Located in the middle of Indus River, between Rohri and Sukkur, is the sacred island of Sadho Bela known for its complex of nine temples. Founded by Baba Bankhandi, an Uddasi missionary who came from Nepal to settle in Sukkur in 1823, Sadho Bela is a central pilgrimage site for Udasis in Sindh and India. Udasis are the followers of Udasipanth, a religious sect in Sikhism, founded by Sri Chand, the son of Guru Nanik. They are the ascetics who dissociate themselves from the worldly affairs to pray to God. Before the partition, the complex remained a big attraction for people in search of spiritual enlightenment, with the availability of accommodation and food facilitating their stay. Its cells would be filled with monks, ascetics writing, praying. However, with the partition of the sub-continent, many of Sikhs and Hindus had to migrate to India including the Gaddi Nashin, custodian of the complex. As a result, the deserted Island is slowly losing its centuries long charm, reverence, divinity. Pilgrims from India could not attend this year’s annual festival at Sadhu Bela. They were not granted visas due to the escalation of hostilities between India and Pakistan.

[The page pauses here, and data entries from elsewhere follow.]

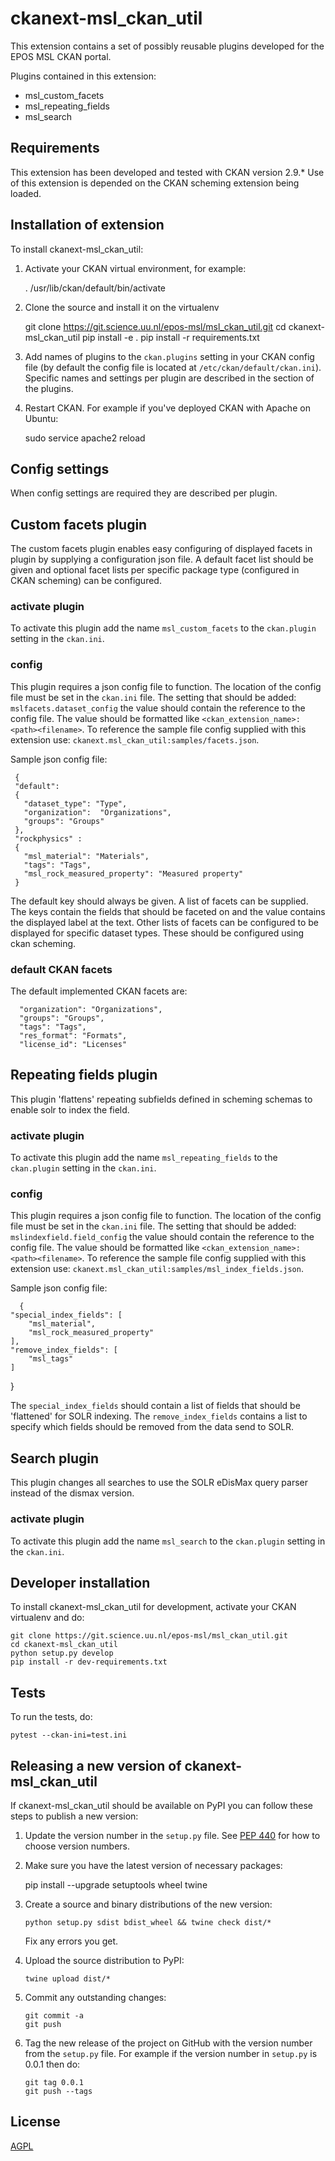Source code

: # ckanext-msl_ckan_util

This extension contains a set of possibly reusable plugins developed for the EPOS MSL CKAN portal.

Plugins contained in this extension:

* msl_custom_facets
* msl_repeating_fields
* msl_search

## Requirements

This extension has been developed and tested with CKAN version 2.9.* 
Use of this extension is depended on the CKAN scheming extension being loaded. 

## Installation of extension

To install ckanext-msl_ckan_util:

1. Activate your CKAN virtual environment, for example:

     . /usr/lib/ckan/default/bin/activate

2. Clone the source and install it on the virtualenv

    git clone https://git.science.uu.nl/epos-msl/msl_ckan_util.git
    cd ckanext-msl_ckan_util
    pip install -e .
	pip install -r requirements.txt

3. Add names of plugins to the `ckan.plugins` setting in your CKAN
   config file (by default the config file is located at
   `/etc/ckan/default/ckan.ini`). Specific names and settings per plugin are described in the section of the plugins.

4. Restart CKAN. For example if you've deployed CKAN with Apache on Ubuntu:

     sudo service apache2 reload


## Config settings

When config settings are required they are described per plugin.

## Custom facets plugin
The custom facets plugin enables easy configuring of displayed facets in plugin by supplying a configuration json file.
A default facet list should be given and optional facet lists per specific package type (configured in CKAN scheming) 
can be configured.

### activate plugin
To activate this plugin add the name `msl_custom_facets` to the `ckan.plugin` setting in the `ckan.ini`.

### config
This plugin requires a json config file to function. The location of the config file must be set in the `ckan.ini` file.
The setting that should be added: `mslfacets.dataset_config` the value should contain the reference to the config 
file. The value should be formatted like `<ckan_extension_name>:<path><filename>`. To reference the sample file config 
supplied with this extension use: `ckanext.msl_ckan_util:samples/facets.json`.

Sample json config file:

     {
     "default":
     {
       "dataset_type": "Type",
       "organization":  "Organizations",
       "groups": "Groups"
     },
     "rockphysics" :
     {
       "msl_material": "Materials",
       "tags": "Tags",
       "msl_rock_measured_property": "Measured property"
     } 

The default key should always be given. A list of facets can be supplied. The keys contain the fields that should be 
faceted on and the value contains the displayed label at the text. Other lists of facets can be configured to be displayed 
for specific dataset types. These should be configured using ckan scheming.

### default CKAN facets

The default implemented CKAN facets are:

      "organization": "Organizations",
      "groups": "Groups",
      "tags": "Tags",
      "res_format": "Formats",
      "license_id": "Licenses"

## Repeating fields plugin

This plugin 'flattens' repeating subfields defined in scheming schemas to enable solr to index the field.

### activate plugin

To activate this plugin add the name `msl_repeating_fields` to the `ckan.plugin` setting in the `ckan.ini`.

### config

This plugin requires a json config file to function. The location of the config file must be set in the `ckan.ini` file.
The setting that should be added: `mslindexfield.field_config` the value should contain the reference to the config
file. The value should be formatted like `<ckan_extension_name>:<path><filename>`. To reference the sample file config 
supplied with this extension use: `ckanext.msl_ckan_util:samples/msl_index_fields.json`.

Sample json config file:

      {
    "special_index_fields": [
        "msl_material",
        "msl_rock_measured_property"
    ],
    "remove_index_fields": [
        "msl_tags"
    ]
}

The `special_index_fields` should contain a list of fields that should be 'flattened' for SOLR indexing.
The `remove_index_fields` contains a list to specify which fields should be removed from the data send to SOLR.

## Search plugin

This plugin changes all searches to use the SOLR eDisMax query parser instead of the dismax version.

### activate plugin

To activate this plugin add the name `msl_search` to the `ckan.plugin` setting in the `ckan.ini`.


## Developer installation

To install ckanext-msl_ckan_util for development, activate your CKAN virtualenv and
do:

    git clone https://git.science.uu.nl/epos-msl/msl_ckan_util.git
    cd ckanext-msl_ckan_util
    python setup.py develop
    pip install -r dev-requirements.txt


## Tests

To run the tests, do:

    pytest --ckan-ini=test.ini


## Releasing a new version of ckanext-msl_ckan_util

If ckanext-msl_ckan_util should be available on PyPI you can follow these steps to publish a new version:

1. Update the version number in the `setup.py` file. See [PEP 440](http://legacy.python.org/dev/peps/pep-0440/#public-version-identifiers) for how to choose version numbers.

2. Make sure you have the latest version of necessary packages:

    pip install --upgrade setuptools wheel twine

3. Create a source and binary distributions of the new version:

       python setup.py sdist bdist_wheel && twine check dist/*

   Fix any errors you get.

4. Upload the source distribution to PyPI:

       twine upload dist/*

5. Commit any outstanding changes:

       git commit -a
       git push

6. Tag the new release of the project on GitHub with the version number from
   the `setup.py` file. For example if the version number in `setup.py` is
   0.0.1 then do:

       git tag 0.0.1
       git push --tags

## License

[AGPL](https://www.gnu.org/licenses/agpl-3.0.en.html)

The decline of Sadho Bela is reflective of the decline of multiple sacred places, Tilla Jogian, Katas Raj to name few, whose land got shifted from a syncretic subcontinent to an Islamic Pakistan over night as a result of the partition. This decline/shift means we are slowly moving towards a devastating end; Muslim Pakistan, Hindu India. How can we tackle it? Should we tackle it?